Fragmento proporcionado:
==*==
Quería marcharse cuanto antes a Roma donde pensaba hallar las oportunidades de
mayores empresas.
Julio César no volvió a España
hasta el año 61. y lo hizo con ocasión de su primera promagistratura. Después
de haber sido pretor en Roma, le había correspondido de nuevo la provincia
Ulterior, auque ahora, y como era lo normal, para ocupar su puesto más
importante, el gobernador, y en calidad de procónsul.
A César, desde un punto de vista
personal, su cargo podía resultarle de gran provecho para su carrera política.
Su próximo objetivo era, naturalmente, el acceder al consulado, única manera de
entrar en el círculo de los verdaderos príncipes civitatis, deseaba conseguirlo
cuando antes, a ser posible en su año, primero en que podía ser elegido, y que
coincidía, precisamente, con la terminación de su mandato, la mejor forma de
obtenerlo era volviendo a Roma envuelto en la gloria del triunfo, y con los
fondos suficientes para poder gozar de cierta capacidad y autonomía
financieras, algo tan esencial en las luchas políticas de su tiempo.
La provincia que le había tocado
en suerte se prestaba muy bien a sus propósitos, Roma, pese a que sus legiones
llevaban siglos y medio en la
Península, aún no había podido completar la conquista de los
territorios ibéricos noroccidentales.
==*==
Datos del conjunto:

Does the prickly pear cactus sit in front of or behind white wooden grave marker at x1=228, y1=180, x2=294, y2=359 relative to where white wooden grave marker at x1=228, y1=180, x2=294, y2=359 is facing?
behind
==*==
Tareas a realizar:
a) Según el fragmento sobre Julio César en Hispania, ¿en calidad de qué cargo gobernó César la provincia Ulterior en su regreso?
b) Prolonga el fragmento sobre Julio César en Hispania a partir de su última frase.
El material no hace falta para resolver las tareas.

Respuestas por tarea:
a) En calidad de procónsul.

b)
Animado, pues por este proyecto,
nada más llegar a corduba y sin querer ocuparse de otros menesteres que
pudieron distraerle de su principal objetivo, César comenzó enseguida a
preparar sus tropas. De modo que a los pocos días había ya completado su
ejercito y partido, quizás después de haberse acercado hasta el Templo Hércules
de Gades para rogar a los dioses por el éxito de su empresa, a la cabeza de sus
legiones camino de Lusitania.
En el curso de la campaña, César
expidió correos a Gades ordenando a sus habitantes que le enviaran una flota
con la que poder poner fin a la desagradable situación en que le había puesto
un grupo de lusitanos que, huyendo de él, se había refugiado en una pequeña
isla cercana a l costa atlántica. Por el tipo de tratado que mantenía con Roma,
Gades estaba obligada, entre otras cosas, a suministrar a sus aliados las
tropas y los navíos que en cualquier momento éstos necesitaran.
Es posible que Cornelio Balbo,
amigo del gobernador como se sabe, no fuera ajeno a estos preparativos, y que
incluso formara parte de la expedición, era un buen conocedor del terreno y
experto navegante, podía ser gran ayuda en la dirección de las operaciones.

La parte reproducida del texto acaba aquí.